# Need help getting started



## sticky28 (Aug 2, 2015)

Me and my 14 yr old son are gonna try our hand at bow fishing. We dug up an old compound bow and put a reel eat on there with a zebco 808 and 50# mono. We have a 1542 jon with a 15hp, the harbor frieght 2 cycle generator and some halogen lights. We know the flint from baconton to vada pretty well and also lake seminole, so they will probably be the target areas.
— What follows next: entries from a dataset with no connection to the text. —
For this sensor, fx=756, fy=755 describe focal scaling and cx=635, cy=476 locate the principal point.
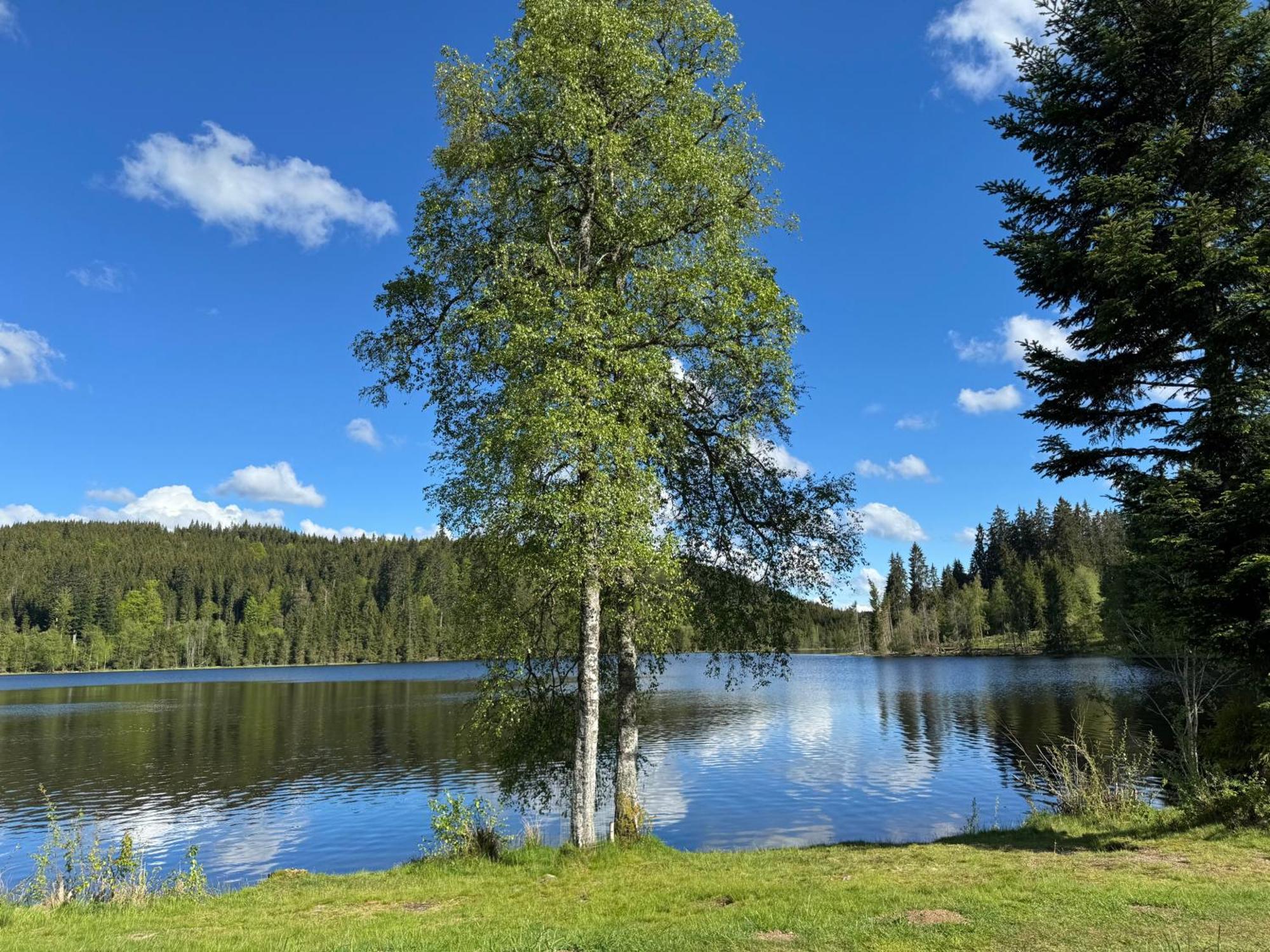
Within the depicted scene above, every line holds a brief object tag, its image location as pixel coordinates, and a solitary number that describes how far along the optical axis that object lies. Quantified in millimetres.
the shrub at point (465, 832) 14133
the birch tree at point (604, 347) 12688
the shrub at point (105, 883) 11797
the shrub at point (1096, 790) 15992
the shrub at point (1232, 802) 12500
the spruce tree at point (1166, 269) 12234
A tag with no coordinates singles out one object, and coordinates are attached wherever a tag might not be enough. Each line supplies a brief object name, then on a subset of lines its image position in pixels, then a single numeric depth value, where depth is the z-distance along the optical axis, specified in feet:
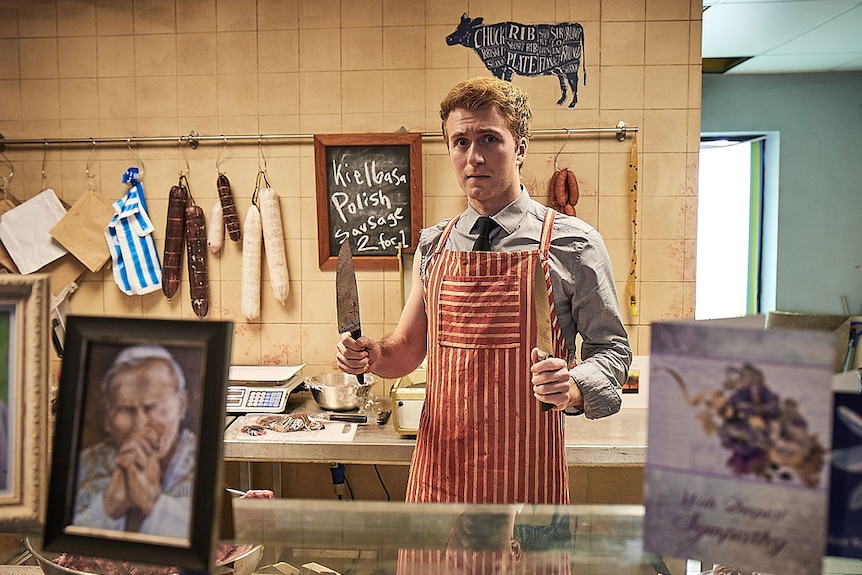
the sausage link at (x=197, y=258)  10.25
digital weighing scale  9.12
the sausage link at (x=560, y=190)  9.76
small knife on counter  8.98
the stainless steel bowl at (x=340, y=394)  9.30
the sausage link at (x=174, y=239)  10.27
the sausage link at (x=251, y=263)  10.16
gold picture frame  2.16
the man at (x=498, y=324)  5.37
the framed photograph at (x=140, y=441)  2.00
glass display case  2.70
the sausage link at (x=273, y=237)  10.16
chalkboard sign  10.13
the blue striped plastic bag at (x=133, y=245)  10.44
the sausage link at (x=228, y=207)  10.23
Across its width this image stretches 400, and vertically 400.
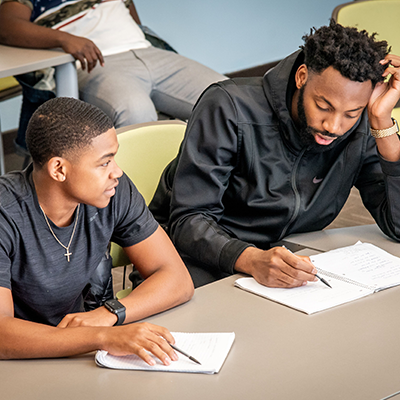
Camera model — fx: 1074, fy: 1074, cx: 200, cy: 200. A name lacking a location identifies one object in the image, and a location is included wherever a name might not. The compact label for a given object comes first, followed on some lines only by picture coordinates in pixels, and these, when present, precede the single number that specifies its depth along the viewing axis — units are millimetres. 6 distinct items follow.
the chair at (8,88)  4309
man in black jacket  2410
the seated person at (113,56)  3696
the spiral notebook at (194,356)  1931
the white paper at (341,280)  2166
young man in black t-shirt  2003
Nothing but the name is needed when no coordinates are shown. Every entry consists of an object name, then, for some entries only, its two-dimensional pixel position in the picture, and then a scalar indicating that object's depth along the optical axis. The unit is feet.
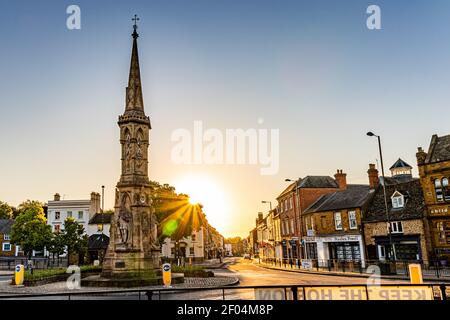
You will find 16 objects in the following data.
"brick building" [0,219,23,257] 205.98
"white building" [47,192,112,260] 198.80
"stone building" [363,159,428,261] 101.55
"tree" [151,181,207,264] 147.33
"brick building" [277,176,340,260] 157.07
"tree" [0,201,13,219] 276.21
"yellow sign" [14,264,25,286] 74.87
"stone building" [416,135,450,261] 95.96
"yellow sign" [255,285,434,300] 25.75
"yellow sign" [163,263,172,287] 63.98
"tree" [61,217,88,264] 145.59
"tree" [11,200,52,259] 157.89
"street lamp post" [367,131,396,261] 87.56
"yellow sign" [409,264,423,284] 45.68
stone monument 71.92
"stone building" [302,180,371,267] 121.60
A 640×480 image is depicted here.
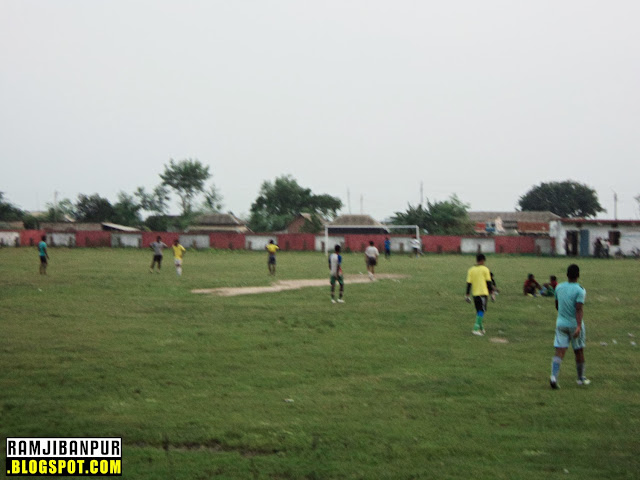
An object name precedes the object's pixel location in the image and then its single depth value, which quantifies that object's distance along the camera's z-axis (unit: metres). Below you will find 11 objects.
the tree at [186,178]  115.44
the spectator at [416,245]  60.50
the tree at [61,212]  116.22
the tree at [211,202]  117.50
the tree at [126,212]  110.69
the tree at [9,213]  104.50
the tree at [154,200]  112.56
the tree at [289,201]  118.08
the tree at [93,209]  114.06
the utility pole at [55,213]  115.75
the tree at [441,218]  88.31
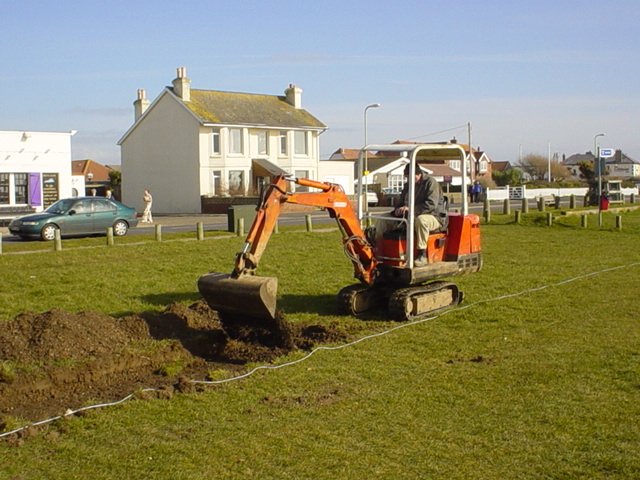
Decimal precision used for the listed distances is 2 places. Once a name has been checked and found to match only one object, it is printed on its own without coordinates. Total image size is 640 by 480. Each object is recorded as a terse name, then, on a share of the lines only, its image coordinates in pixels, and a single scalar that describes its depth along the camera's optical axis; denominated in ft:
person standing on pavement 134.72
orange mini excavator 36.37
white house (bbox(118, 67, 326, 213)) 189.06
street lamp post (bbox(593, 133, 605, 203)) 105.70
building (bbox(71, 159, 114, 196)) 255.93
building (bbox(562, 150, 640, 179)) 461.78
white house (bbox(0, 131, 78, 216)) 150.61
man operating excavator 42.63
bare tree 417.57
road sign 105.60
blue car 96.07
My questions are what are the regs for bow fishing and i read somewhere lake seminole and flint maybe off limits.?
What about mullet and catfish? Or is it just "trash fish".  And what do u do with trash fish that u can't eat?


----------



## joey1919 (Aug 2, 2015)

Check the regs, not sure why those areas would be off limits. As far as fish whatever you do please don't dump them at the boat ramp or any other public place. Pretty sure catfish are off limits in that area


----------



## markland (Aug 3, 2015)

Don't use mono or dacron line for bowfishing, that 50# line is not strong enough and both mono and dacron have too much stretch to them and will not be as safe to use a fast flite or spectra line.  Get some spectra line in the 100-200# range or Brownell FF line in 200# and you will be good to go.  Good luck


----------